The number of 15 to 19-year-olds taking their own lives is almost three times higher than the world average at 19 to 20 per 100,000, the health ministry's chief psychiatrist Zurab Kekelidze told a round table in Moscow.
Four thousand teenagers commit suicide every year, Russia's presidential ombudsman for children, Pavel Astakhov, said Thursday.
Kekelidze said psychology must be taught in schools to help children resolve their problems by and also called on the Russian Orthodox Church to extend support to disturbed youths.
"We have developed a programme and very soon ...start implementing it," Kekelidze said, cited by the RIA Novosti news agency.
He also denounced controversial Internet forums that advise on the different ways of committing suicide.
Boris Polozhy, one of the main doctors at Moscow's Serbsky Centre psychiatric hospital said: "The situation is extremely bad in our country."

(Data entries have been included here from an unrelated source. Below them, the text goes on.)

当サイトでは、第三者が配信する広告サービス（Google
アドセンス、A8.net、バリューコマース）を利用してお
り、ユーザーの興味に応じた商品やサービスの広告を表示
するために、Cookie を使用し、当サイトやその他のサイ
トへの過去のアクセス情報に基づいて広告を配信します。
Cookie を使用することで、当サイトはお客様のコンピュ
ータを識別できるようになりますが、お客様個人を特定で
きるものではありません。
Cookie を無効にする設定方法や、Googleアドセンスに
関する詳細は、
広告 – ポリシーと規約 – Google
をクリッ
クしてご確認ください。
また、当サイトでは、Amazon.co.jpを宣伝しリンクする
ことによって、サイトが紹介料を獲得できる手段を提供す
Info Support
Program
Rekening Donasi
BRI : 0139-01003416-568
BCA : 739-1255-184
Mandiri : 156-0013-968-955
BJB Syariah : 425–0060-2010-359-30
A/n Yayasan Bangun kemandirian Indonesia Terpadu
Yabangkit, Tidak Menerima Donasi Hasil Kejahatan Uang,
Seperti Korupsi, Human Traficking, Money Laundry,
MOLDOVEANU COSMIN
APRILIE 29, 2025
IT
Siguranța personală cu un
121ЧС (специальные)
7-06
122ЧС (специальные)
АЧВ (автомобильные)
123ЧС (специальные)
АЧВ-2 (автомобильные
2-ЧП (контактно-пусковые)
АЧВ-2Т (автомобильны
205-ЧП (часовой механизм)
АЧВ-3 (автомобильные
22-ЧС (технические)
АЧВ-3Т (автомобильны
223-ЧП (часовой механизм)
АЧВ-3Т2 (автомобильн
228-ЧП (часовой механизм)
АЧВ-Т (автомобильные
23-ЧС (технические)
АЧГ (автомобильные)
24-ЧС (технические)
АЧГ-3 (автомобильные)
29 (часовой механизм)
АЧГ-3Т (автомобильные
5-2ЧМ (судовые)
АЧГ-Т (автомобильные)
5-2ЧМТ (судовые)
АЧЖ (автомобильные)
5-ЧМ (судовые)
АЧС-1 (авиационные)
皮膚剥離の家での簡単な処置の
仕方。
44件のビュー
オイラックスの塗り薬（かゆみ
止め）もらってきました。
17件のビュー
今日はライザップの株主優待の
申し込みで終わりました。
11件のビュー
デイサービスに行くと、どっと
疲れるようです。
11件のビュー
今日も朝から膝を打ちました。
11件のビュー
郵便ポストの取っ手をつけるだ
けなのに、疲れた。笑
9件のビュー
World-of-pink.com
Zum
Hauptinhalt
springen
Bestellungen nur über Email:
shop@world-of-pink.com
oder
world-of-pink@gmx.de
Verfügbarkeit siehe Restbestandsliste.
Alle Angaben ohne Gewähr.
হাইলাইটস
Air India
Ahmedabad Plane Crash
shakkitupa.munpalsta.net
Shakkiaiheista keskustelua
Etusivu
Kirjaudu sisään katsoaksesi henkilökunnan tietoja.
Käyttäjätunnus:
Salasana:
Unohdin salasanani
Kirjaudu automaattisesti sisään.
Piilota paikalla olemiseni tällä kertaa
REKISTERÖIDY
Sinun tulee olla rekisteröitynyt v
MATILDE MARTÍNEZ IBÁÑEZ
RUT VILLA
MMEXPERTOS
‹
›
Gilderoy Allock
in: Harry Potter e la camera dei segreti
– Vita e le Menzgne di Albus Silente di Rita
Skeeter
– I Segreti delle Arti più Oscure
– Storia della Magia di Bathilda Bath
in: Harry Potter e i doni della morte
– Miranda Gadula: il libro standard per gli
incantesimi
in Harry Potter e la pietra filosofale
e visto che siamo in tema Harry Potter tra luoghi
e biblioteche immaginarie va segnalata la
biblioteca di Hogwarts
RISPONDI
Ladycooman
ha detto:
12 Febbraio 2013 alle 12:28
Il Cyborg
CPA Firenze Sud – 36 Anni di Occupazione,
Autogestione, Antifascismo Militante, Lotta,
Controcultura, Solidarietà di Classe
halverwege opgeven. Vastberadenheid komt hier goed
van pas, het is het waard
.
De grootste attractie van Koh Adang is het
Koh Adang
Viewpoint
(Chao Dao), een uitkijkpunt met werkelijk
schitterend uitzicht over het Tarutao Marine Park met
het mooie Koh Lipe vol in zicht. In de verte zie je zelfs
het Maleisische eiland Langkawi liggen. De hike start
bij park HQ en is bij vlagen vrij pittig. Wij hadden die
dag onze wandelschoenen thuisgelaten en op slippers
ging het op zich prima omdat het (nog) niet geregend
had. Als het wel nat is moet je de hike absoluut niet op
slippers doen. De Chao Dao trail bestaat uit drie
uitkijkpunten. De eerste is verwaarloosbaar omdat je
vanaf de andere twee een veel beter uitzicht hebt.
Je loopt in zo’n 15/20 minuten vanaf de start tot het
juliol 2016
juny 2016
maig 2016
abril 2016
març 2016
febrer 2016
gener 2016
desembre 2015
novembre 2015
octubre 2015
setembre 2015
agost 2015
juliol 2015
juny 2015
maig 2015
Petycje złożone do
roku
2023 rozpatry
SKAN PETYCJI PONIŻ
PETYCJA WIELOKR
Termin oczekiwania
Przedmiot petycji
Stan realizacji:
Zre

This week, two teenage girls jumped together off the roof of an apartment building in the town of Lobnya in the Moscow region in the third such double suicide in Russia since October.
On Friday investigators said they were looking into the death of a 12-year-old boy, who hung himself on a horizontal bar at his home in Siberia's Krasnoyarsk region.
Russia now has the world's third highest rate of suicides among adolescents, according to UNICEF and the Russian health ministry.
Since the turbulent 1990s, the country saw an overall fall in the number of suicides, with statistics showing a decline from 42 suicides per 100,000 people to 23.5 suicides between 1995 and 2010.